» 作業指示: ジムでの磁気治療器体験を綴った本文から、「もう10年近く通い続けている」から「天命の気配も全く感じないし。」までを両端を含めてそのまま書き写してください。

» 提供本文:
孔丘

もう10年近く通い続けている大手スポーツジムのロビーには色んな企業の宣伝ブースが度々入っていて、今は交流磁場を当てて健康を促進させると謳う医療器具が試用スペースを置いている。試用は原則1日一回とされており、新しく人を誘う度に追加で使用ができるそうで、僕がよく言葉を交わすお婆さんがこれに嵌ったらしく、僕も一緒にお試しする羽目になった。装置は椅子の背もたれ部分に置いてあり、その物自体は熱を発しないが、交流磁場(50Hzと言ってたかな?)という事は多分電子レンジと同じ様なものなので背中がかなり暖かくなり、眠気を感じた。営業者のつまらない話を聞き流しつつ20分、体験が終わってそのまま帰路に就いたのだが、どうも頭の中がフワフワする、というか軽い乗り物酔いになった感じで気分が良くない。寝付きが良くなる、というのが売り文句の一つだったのだけれど、その晩は寝入るのに時間が掛かった。その装置の良さを知るには僕は未熟だったのかも知れない。かの偉人が天命を得た年齢に僕もそろそろ差し掛かるのだけれど、天命の気配も全く感じないし。

» 抽出データ:
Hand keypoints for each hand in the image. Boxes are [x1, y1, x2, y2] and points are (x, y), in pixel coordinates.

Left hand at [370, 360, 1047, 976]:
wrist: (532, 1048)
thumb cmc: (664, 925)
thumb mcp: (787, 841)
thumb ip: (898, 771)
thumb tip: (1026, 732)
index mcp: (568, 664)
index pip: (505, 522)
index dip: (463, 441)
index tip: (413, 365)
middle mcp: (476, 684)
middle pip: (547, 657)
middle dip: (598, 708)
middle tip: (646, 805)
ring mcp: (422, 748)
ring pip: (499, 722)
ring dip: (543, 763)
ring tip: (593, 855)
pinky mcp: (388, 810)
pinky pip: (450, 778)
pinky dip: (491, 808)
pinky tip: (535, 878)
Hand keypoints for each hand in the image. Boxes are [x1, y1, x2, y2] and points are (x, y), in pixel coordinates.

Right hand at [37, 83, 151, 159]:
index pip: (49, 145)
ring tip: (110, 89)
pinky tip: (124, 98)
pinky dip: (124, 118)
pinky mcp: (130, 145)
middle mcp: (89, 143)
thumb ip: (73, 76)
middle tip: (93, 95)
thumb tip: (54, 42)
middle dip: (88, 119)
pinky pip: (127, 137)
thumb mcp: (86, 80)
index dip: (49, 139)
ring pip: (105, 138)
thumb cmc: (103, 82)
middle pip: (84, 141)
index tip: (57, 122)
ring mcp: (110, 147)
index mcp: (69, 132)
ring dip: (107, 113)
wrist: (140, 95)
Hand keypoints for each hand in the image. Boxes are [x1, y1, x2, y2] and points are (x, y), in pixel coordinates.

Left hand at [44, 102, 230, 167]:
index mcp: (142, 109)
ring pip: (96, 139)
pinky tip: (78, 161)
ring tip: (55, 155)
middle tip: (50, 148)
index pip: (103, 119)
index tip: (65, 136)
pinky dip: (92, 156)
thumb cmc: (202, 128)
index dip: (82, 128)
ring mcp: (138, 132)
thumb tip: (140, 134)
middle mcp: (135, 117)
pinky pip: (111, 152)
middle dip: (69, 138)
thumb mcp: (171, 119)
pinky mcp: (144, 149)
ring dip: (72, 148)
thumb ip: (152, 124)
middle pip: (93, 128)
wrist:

» 解答:
もう10年近く通い続けている大手スポーツジムのロビーには色んな企業の宣伝ブースが度々入っていて、今は交流磁場を当てて健康を促進させると謳う医療器具が試用スペースを置いている。試用は原則1日一回とされており、新しく人を誘う度に追加で使用ができるそうで、僕がよく言葉を交わすお婆さんがこれに嵌ったらしく、僕も一緒にお試しする羽目になった。装置は椅子の背もたれ部分に置いてあり、その物自体は熱を発しないが、交流磁場(50Hzと言ってたかな?)という事は多分電子レンジと同じ様なものなので背中がかなり暖かくなり、眠気を感じた。営業者のつまらない話を聞き流しつつ20分、体験が終わってそのまま帰路に就いたのだが、どうも頭の中がフワフワする、というか軽い乗り物酔いになった感じで気分が良くない。寝付きが良くなる、というのが売り文句の一つだったのだけれど、その晩は寝入るのに時間が掛かった。その装置の良さを知るには僕は未熟だったのかも知れない。かの偉人が天命を得た年齢に僕もそろそろ差し掛かるのだけれど、天命の気配も全く感じないし。